START Data shown

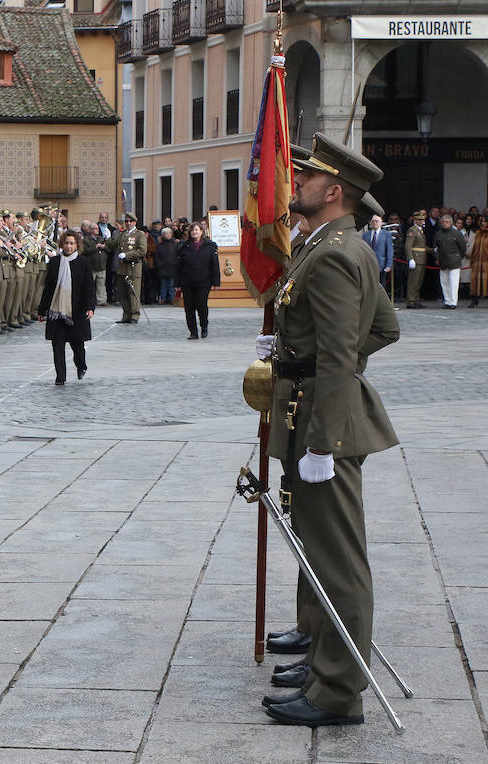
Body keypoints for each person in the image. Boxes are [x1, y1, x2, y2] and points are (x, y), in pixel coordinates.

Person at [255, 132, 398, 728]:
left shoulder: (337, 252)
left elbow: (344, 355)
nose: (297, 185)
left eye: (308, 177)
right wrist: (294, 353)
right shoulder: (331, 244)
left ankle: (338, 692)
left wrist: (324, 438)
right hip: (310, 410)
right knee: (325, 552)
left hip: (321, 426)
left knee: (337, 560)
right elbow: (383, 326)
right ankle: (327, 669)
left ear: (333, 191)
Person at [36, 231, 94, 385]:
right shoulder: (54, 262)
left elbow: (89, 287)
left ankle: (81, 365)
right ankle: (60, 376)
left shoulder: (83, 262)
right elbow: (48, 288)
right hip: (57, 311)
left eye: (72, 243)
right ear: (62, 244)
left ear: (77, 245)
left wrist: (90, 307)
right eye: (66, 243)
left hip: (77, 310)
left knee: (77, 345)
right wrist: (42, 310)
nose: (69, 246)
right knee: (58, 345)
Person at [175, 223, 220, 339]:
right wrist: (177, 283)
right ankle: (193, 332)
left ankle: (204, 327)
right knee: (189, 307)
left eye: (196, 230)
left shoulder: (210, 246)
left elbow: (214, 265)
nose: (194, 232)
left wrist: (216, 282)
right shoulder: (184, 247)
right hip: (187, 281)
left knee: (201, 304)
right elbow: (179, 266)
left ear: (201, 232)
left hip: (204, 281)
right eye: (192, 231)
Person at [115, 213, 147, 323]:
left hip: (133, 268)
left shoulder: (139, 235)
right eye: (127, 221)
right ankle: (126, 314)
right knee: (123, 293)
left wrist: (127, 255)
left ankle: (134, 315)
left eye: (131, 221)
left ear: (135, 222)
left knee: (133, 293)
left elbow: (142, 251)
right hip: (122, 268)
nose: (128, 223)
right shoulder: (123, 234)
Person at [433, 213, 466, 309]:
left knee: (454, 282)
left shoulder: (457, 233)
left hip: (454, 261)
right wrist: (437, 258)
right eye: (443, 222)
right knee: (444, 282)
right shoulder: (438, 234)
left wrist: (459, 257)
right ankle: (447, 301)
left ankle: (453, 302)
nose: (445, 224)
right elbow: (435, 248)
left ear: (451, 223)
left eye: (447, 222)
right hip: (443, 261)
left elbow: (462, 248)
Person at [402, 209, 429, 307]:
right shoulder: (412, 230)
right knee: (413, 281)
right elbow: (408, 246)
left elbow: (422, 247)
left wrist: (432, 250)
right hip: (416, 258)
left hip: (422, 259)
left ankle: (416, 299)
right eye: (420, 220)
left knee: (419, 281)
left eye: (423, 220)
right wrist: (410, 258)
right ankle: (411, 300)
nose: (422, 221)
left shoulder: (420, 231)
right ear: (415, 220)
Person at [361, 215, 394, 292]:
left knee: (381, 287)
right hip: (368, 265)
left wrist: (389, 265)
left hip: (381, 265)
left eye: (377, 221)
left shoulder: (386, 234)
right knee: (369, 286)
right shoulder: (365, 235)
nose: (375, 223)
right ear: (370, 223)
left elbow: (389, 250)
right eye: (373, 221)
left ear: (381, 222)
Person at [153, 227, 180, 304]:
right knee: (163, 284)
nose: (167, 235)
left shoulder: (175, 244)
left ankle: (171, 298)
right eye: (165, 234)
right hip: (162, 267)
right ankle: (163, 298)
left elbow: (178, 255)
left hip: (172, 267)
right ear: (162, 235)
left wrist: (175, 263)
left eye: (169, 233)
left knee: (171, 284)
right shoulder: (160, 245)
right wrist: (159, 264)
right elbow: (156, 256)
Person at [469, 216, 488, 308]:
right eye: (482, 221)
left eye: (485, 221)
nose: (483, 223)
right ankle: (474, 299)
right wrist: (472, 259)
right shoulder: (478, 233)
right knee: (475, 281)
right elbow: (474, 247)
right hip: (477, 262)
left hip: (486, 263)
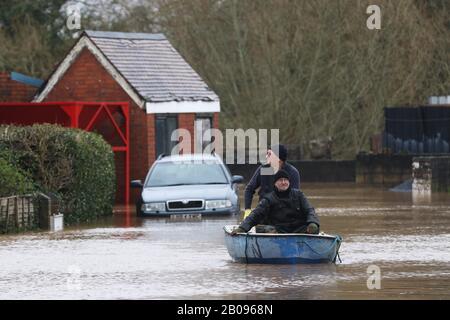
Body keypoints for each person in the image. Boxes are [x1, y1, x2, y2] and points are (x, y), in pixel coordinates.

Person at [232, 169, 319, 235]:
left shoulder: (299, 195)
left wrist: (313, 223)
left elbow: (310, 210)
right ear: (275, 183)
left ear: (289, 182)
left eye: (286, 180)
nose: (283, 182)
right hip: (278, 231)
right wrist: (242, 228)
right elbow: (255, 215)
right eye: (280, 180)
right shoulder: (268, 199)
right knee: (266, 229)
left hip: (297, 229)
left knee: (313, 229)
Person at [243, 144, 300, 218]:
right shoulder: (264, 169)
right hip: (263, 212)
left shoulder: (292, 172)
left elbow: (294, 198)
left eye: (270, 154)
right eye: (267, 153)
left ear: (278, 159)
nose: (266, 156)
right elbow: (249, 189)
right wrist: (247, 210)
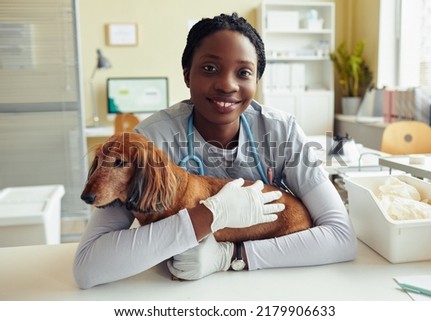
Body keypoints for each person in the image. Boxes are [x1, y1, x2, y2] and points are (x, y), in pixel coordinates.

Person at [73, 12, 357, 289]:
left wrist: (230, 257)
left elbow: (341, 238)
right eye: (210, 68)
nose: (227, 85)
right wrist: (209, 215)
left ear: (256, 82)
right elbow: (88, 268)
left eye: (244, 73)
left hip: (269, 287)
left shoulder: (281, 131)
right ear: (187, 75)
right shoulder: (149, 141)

END Data shown
START Data shown

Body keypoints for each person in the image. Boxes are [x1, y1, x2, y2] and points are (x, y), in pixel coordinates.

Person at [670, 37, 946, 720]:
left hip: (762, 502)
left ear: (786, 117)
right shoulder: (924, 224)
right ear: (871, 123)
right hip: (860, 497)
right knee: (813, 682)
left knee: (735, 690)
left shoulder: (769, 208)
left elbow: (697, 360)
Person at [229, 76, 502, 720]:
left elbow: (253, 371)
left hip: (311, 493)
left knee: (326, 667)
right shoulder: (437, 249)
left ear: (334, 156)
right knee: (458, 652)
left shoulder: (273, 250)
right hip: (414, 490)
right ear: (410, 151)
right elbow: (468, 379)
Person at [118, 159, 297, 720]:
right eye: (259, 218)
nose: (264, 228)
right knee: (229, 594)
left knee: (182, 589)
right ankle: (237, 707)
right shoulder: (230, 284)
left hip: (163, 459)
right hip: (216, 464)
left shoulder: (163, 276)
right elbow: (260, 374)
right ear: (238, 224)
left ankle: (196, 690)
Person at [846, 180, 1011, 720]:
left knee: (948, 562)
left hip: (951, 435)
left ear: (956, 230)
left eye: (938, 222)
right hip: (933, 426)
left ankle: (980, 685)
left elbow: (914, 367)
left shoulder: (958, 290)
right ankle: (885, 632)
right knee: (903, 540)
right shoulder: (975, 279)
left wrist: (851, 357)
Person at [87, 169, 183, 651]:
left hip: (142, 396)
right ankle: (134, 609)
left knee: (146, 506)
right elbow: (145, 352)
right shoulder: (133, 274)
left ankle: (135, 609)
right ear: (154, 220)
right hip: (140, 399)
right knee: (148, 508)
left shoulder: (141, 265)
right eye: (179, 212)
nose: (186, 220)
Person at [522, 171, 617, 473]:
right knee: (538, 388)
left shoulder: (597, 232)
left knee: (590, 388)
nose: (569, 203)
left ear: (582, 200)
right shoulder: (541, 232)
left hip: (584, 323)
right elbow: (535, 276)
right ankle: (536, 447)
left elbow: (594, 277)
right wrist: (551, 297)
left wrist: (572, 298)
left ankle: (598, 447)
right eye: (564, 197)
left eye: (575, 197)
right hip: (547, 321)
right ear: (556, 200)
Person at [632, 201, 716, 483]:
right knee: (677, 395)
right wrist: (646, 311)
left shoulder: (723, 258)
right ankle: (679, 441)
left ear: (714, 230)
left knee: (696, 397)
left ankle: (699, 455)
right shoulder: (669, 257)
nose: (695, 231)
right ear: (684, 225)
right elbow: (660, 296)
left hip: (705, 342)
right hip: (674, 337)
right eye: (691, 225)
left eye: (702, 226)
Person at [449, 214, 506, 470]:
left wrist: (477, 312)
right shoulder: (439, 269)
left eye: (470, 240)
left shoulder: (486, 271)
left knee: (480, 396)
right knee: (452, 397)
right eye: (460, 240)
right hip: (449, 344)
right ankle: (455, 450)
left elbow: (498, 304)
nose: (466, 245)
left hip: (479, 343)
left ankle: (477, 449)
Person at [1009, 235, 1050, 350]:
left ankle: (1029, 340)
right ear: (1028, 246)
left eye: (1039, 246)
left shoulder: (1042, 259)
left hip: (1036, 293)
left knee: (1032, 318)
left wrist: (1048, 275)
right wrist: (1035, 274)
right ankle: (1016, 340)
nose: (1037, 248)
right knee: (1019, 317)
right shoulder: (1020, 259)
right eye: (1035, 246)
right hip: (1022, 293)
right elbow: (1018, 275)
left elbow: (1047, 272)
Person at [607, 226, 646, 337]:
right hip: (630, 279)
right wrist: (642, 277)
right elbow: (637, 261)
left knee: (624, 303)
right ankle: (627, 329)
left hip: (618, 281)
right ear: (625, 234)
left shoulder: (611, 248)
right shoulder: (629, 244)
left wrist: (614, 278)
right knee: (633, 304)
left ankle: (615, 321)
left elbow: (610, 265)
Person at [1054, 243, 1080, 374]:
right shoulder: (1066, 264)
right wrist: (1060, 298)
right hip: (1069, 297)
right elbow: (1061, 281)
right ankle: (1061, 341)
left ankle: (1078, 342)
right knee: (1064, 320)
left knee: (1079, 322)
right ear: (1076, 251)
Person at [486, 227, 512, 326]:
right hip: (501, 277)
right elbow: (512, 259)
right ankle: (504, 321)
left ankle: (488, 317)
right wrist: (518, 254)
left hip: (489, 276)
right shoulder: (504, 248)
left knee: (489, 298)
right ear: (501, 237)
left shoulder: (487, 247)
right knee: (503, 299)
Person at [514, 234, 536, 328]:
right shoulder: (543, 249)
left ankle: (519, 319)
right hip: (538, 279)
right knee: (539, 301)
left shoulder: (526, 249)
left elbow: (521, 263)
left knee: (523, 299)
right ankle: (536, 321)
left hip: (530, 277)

END Data shown
START Data shown

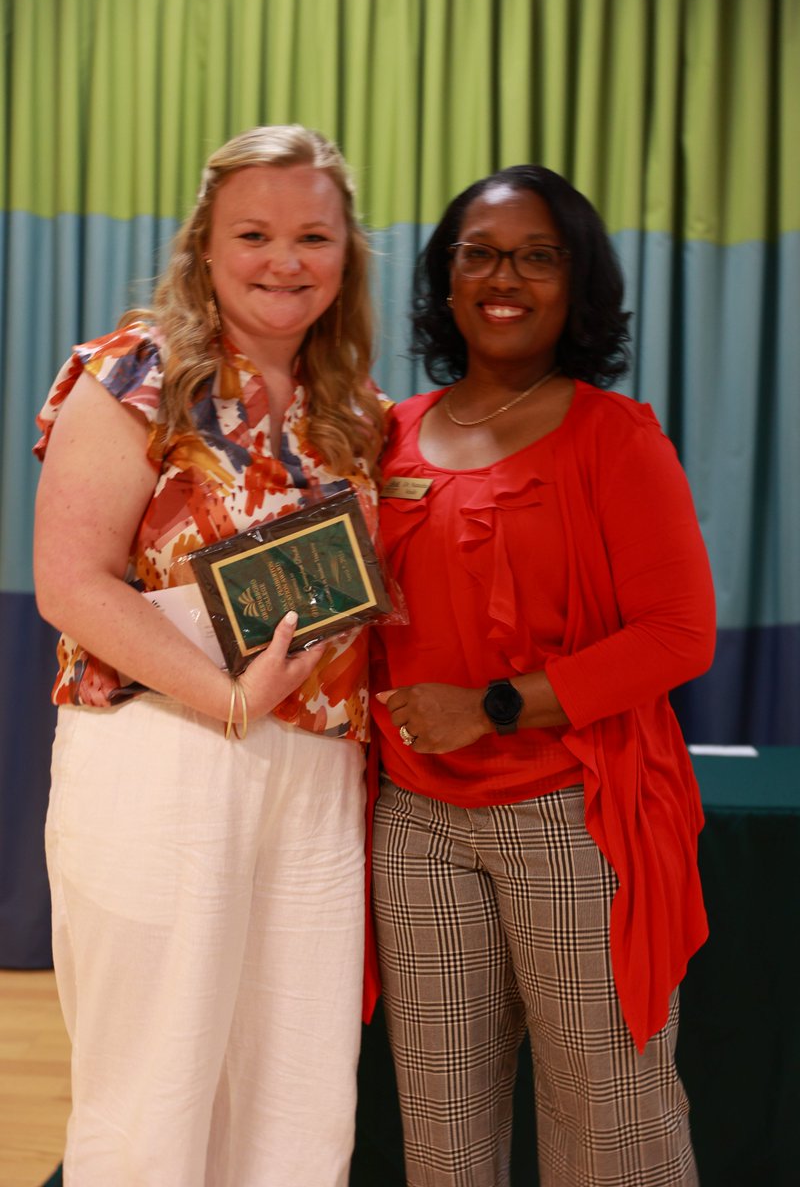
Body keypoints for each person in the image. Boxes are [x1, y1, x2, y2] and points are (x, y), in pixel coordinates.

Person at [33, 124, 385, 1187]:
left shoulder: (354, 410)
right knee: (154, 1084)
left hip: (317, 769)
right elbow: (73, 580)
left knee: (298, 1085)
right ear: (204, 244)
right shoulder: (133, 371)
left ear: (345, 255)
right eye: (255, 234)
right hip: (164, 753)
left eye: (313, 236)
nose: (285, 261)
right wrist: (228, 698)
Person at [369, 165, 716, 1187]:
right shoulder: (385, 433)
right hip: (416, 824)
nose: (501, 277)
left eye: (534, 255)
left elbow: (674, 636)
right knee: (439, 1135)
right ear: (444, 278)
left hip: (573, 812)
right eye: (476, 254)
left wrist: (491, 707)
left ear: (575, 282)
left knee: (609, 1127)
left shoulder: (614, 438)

END Data shown

When you reach the line containing "right knee: (677, 395)" in the data above, start copying exactly, and stop after the line containing "left ankle: (488, 317)".

right knee: (677, 395)
right wrist: (646, 311)
left shoulder: (723, 258)
right ankle: (679, 441)
left ear: (714, 230)
left knee: (696, 397)
left ankle: (699, 455)
right shoulder: (669, 257)
nose: (695, 231)
right ear: (684, 225)
right elbow: (660, 296)
left hip: (705, 342)
right hip: (674, 337)
right eye: (691, 225)
left eye: (702, 226)
Person at [449, 214, 506, 470]:
left wrist: (477, 312)
right shoulder: (439, 269)
left eye: (470, 240)
left shoulder: (486, 271)
left knee: (480, 396)
right knee: (452, 397)
right eye: (460, 240)
right hip: (449, 344)
right ankle: (455, 450)
left elbow: (498, 304)
nose: (466, 245)
left hip: (479, 343)
left ankle: (477, 449)
Person at [1009, 235, 1050, 350]:
left ankle: (1029, 340)
right ear: (1028, 246)
left eye: (1039, 246)
left shoulder: (1042, 259)
left hip: (1036, 293)
left knee: (1032, 318)
left wrist: (1048, 275)
right wrist: (1035, 274)
right ankle: (1016, 340)
nose: (1037, 248)
right knee: (1019, 317)
right shoulder: (1020, 259)
right eye: (1035, 246)
right hip: (1022, 293)
right elbow: (1018, 275)
left elbow: (1047, 272)
Person at [607, 226, 646, 337]:
right hip: (630, 279)
right wrist: (642, 277)
right elbow: (637, 261)
left knee: (624, 303)
right ankle: (627, 329)
left hip: (618, 281)
right ear: (625, 234)
left shoulder: (611, 248)
right shoulder: (629, 244)
left wrist: (614, 278)
right knee: (633, 304)
left ankle: (615, 321)
left elbow: (610, 265)
Person at [1054, 243, 1080, 374]:
right shoulder: (1066, 264)
right wrist: (1060, 298)
right hip: (1069, 297)
right elbow: (1061, 281)
right ankle: (1061, 341)
left ankle: (1078, 342)
right knee: (1064, 320)
left knee: (1079, 322)
right ear: (1076, 251)
Person at [486, 227, 512, 326]:
right hip: (501, 277)
right elbow: (512, 259)
right ankle: (504, 321)
left ankle: (488, 317)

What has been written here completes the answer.